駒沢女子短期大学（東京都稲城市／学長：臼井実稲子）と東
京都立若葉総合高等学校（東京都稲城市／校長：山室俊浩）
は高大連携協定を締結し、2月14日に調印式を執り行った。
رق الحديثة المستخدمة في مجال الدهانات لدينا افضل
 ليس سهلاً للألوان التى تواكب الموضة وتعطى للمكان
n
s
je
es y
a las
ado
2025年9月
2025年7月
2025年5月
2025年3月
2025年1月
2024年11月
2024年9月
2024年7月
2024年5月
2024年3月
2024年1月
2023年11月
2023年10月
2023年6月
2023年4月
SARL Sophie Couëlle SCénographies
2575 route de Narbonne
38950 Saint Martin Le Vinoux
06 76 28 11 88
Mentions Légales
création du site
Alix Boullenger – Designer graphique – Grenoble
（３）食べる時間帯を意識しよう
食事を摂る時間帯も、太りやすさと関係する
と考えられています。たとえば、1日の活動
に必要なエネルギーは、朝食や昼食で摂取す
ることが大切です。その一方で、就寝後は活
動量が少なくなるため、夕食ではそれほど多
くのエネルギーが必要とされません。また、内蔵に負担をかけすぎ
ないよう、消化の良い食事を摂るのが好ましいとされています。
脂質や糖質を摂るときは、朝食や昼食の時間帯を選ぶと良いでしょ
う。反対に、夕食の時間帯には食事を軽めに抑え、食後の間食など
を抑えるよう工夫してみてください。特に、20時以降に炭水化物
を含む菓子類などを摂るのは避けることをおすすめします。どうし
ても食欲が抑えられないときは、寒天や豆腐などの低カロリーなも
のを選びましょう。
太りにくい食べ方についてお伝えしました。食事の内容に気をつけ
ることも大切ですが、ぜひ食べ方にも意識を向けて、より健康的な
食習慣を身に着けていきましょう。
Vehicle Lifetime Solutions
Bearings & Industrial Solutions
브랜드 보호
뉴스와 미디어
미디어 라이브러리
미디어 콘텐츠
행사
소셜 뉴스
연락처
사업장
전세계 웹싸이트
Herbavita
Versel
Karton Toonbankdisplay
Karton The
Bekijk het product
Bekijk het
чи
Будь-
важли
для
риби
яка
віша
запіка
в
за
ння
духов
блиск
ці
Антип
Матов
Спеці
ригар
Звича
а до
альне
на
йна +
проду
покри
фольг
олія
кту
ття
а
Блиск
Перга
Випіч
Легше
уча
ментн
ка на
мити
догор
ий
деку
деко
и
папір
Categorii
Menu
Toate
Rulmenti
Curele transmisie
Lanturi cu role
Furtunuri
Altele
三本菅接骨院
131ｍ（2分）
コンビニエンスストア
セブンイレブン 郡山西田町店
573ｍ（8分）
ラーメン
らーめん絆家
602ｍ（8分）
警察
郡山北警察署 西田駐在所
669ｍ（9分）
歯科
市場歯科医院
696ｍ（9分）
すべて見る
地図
• • • • •
- [What the exercise asks] Render every line of the entries above as a Markdown table with two columns, n for the row number and Line for the line's text, and leave out any blank lines.

- [Result]
| n | Line |
|---|---|
| 1 | 駒沢女子短期大学（東京都稲城市／学長：臼井実稲子）と東 |
| 2 | 京都立若葉総合高等学校（東京都稲城市／校長：山室俊浩） |
| 3 | は高大連携協定を締結し、2月14日に調印式を執り行った。 |
| 4 | رق الحديثة المستخدمة في مجال الدهانات لدينا افضل |
| 5 |  ليس سهلاً للألوان التى تواكب الموضة وتعطى للمكان |
| 6 | n |
| 7 | s |
| 8 | je |
| 9 | es y |
| 10 | a las |
| 11 | ado |
| 12 | 2025年9月 |
| 13 | 2025年7月 |
| 14 | 2025年5月 |
| 15 | 2025年3月 |
| 16 | 2025年1月 |
| 17 | 2024年11月 |
| 18 | 2024年9月 |
| 19 | 2024年7月 |
| 20 | 2024年5月 |
| 21 | 2024年3月 |
| 22 | 2024年1月 |
| 23 | 2023年11月 |
| 24 | 2023年10月 |
| 25 | 2023年6月 |
| 26 | 2023年4月 |
| 27 | SARL Sophie Couëlle SCénographies |
| 28 | 2575 route de Narbonne |
| 29 | 38950 Saint Martin Le Vinoux |
| 30 | 06 76 28 11 88 |
| 31 | Mentions Légales |
| 32 | création du site |
| 33 | Alix Boullenger – Designer graphique – Grenoble |
| 34 | （３）食べる時間帯を意識しよう |
| 35 | 食事を摂る時間帯も、太りやすさと関係する |
| 36 | と考えられています。たとえば、1日の活動 |
| 37 | に必要なエネルギーは、朝食や昼食で摂取す |
| 38 | ることが大切です。その一方で、就寝後は活 |
| 39 | 動量が少なくなるため、夕食ではそれほど多 |
| 40 | くのエネルギーが必要とされません。また、内蔵に負担をかけすぎ |
| 41 | ないよう、消化の良い食事を摂るのが好ましいとされています。 |
| 42 | 脂質や糖質を摂るときは、朝食や昼食の時間帯を選ぶと良いでしょ |
| 43 | う。反対に、夕食の時間帯には食事を軽めに抑え、食後の間食など |
| 44 | を抑えるよう工夫してみてください。特に、20時以降に炭水化物 |
| 45 | を含む菓子類などを摂るのは避けることをおすすめします。どうし |
| 46 | ても食欲が抑えられないときは、寒天や豆腐などの低カロリーなも |
| 47 | のを選びましょう。 |
| 48 | 太りにくい食べ方についてお伝えしました。食事の内容に気をつけ |
| 49 | ることも大切ですが、ぜひ食べ方にも意識を向けて、より健康的な |
| 50 | 食習慣を身に着けていきましょう。 |
| 51 | Vehicle Lifetime Solutions |
| 52 | Bearings & Industrial Solutions |
| 53 | 브랜드 보호 |
| 54 | 뉴스와 미디어 |
| 55 | 미디어 라이브러리 |
| 56 | 미디어 콘텐츠 |
| 57 | 행사 |
| 58 | 소셜 뉴스 |
| 59 | 연락처 |
| 60 | 사업장 |
| 61 | 전세계 웹싸이트 |
| 62 | Herbavita |
| 63 | Versel |
| 64 | Karton Toonbankdisplay |
| 65 | Karton The |
| 66 | Bekijk het product |
| 67 | Bekijk het |
| 68 | чи |
| 69 | Будь- |
| 70 | важли |
| 71 | для |
| 72 | риби |
| 73 | яка |
| 74 | віша |
| 75 | запіка |
| 76 | в |
| 77 | за |
| 78 | ння |
| 79 | духов |
| 80 | блиск |
| 81 | ці |
| 82 | Антип |
| 83 | Матов |
| 84 | Спеці |
| 85 | ригар |
| 86 | Звича |
| 87 | а до |
| 88 | альне |
| 89 | на |
| 90 | йна + |
| 91 | проду |
| 92 | покри |
| 93 | фольг |
| 94 | олія |
| 95 | кту |
| 96 | ття |
| 97 | а |
| 98 | Блиск |
| 99 | Перга |
| 100 | Випіч |
| 101 | Легше |
| 102 | уча |
| 103 | ментн |
| 104 | ка на |
| 105 | мити |
| 106 | догор |
| 107 | ий |
| 108 | деку |
| 109 | деко |
| 110 | и |
| 111 | папір |
| 112 | Categorii |
| 113 | Menu |
| 114 | Toate |
| 115 | Rulmenti |
| 116 | Curele transmisie |
| 117 | Lanturi cu role |
| 118 | Furtunuri |
| 119 | Altele |
| 120 | 三本菅接骨院 |
| 121 | 131ｍ（2分） |
| 122 | コンビニエンスストア |
| 123 | セブンイレブン 郡山西田町店 |
| 124 | 573ｍ（8分） |
| 125 | ラーメン |
| 126 | らーめん絆家 |
| 127 | 602ｍ（8分） |
| 128 | 警察 |
| 129 | 郡山北警察署 西田駐在所 |
| 130 | 669ｍ（9分） |
| 131 | 歯科 |
| 132 | 市場歯科医院 |
| 133 | 696ｍ（9分） |
| 134 | すべて見る |
| 135 | 地図 |